Kamus Mode Indonesia edisi baru memuat berbagai istilah dan penjelasannya dalam susunan alfabetik.
Oleh
Erika Kurnia
·3 menit baca
JAKARTA, KOMPAS - Dinamika perkembangan mode dan industri yang melingkupinya selalu diikuti dengan kemunculan istilah-istilah baru. Sayangnya, penggunaan istilah yang tepat kerap diabaikan sehingga menyebabkan salah pengertian atau gagal paham.
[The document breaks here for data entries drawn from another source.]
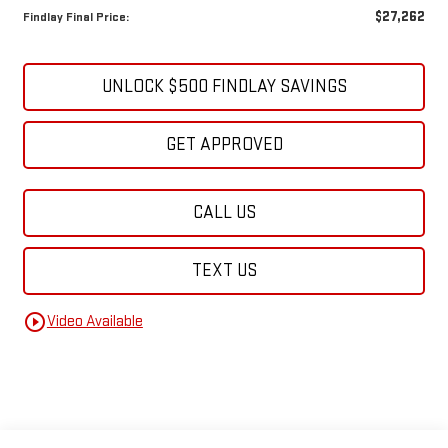
$27,262
Findlay Final Price:
UNLOCK $500 FINDLAY SAVINGS
GET APPROVED
CALL US
TEXT US
play_circle_outline
Video Available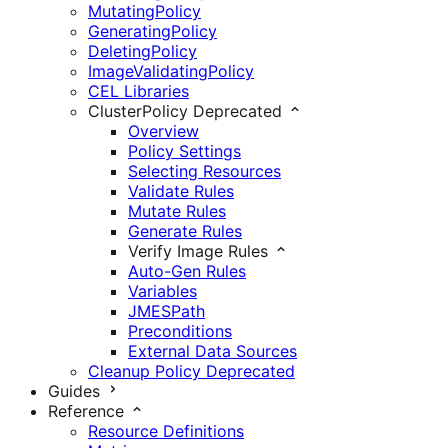
MutatingPolicy
GeneratingPolicy
DeletingPolicy
ImageValidatingPolicy
CEL Libraries
ClusterPolicy
Deprecated
Overview
Policy Settings
Selecting Resources
Validate Rules
Mutate Rules
Generate Rules
Verify Image Rules
Auto-Gen Rules
Variables
JMESPath
Preconditions
External Data Sources
Cleanup Policy
Deprecated
Guides
Reference
Resource Definitions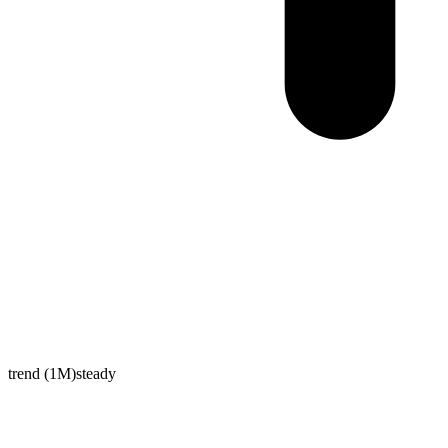
trend (1M)
steady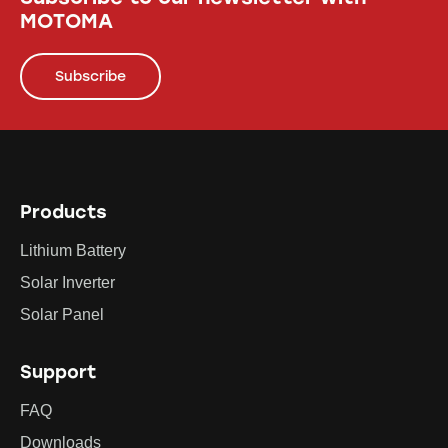
MOTOMA
Subscribe
Products
Lithium Battery
Solar Inverter
Solar Panel
Support
FAQ
Downloads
Kamus pun diperlukan untuk meluruskan pemahaman dan membuat kesepakatan baru dalam berbahasa di dunia mode.
Pendapat itu diungkapkan konsultan bisnis dan penulis mode, Lynda Ibrahim, dan desainer pakaian, Auguste Soesastro, dalam acara peluncuran "Kamus Mode Indonesia" di Jakarta, Selasa (3/9/2019).
Lynda mengaku sering menemukan pemahaman istilah yang keliru di kalangan masyarakat umum. Sebagai contoh, bahasa asal Perancis, lingerie, yang dimaknai sebagai pakaian dalam berbahan ringan. Kata yang kini populer di telinga orang Indonesia tersebut dipersempit maknanya sebagai pakaian dalam wanita yang berenda.
Istilah terkait fenomena baru dalam bisnis mode juga kerap diartikan sama. Contohnya, pameran dagang (trade show) kerap disamakan dengan acara pekan mode (fashion week). Walaupun acara pameran dagang kerap dirangkaikan bersama pekan mode, acara itu berbeda peruntukan dan tujuan.
"Kesalahpahaman ini karena sumber dan akses informasi yang kurang," ujar dia.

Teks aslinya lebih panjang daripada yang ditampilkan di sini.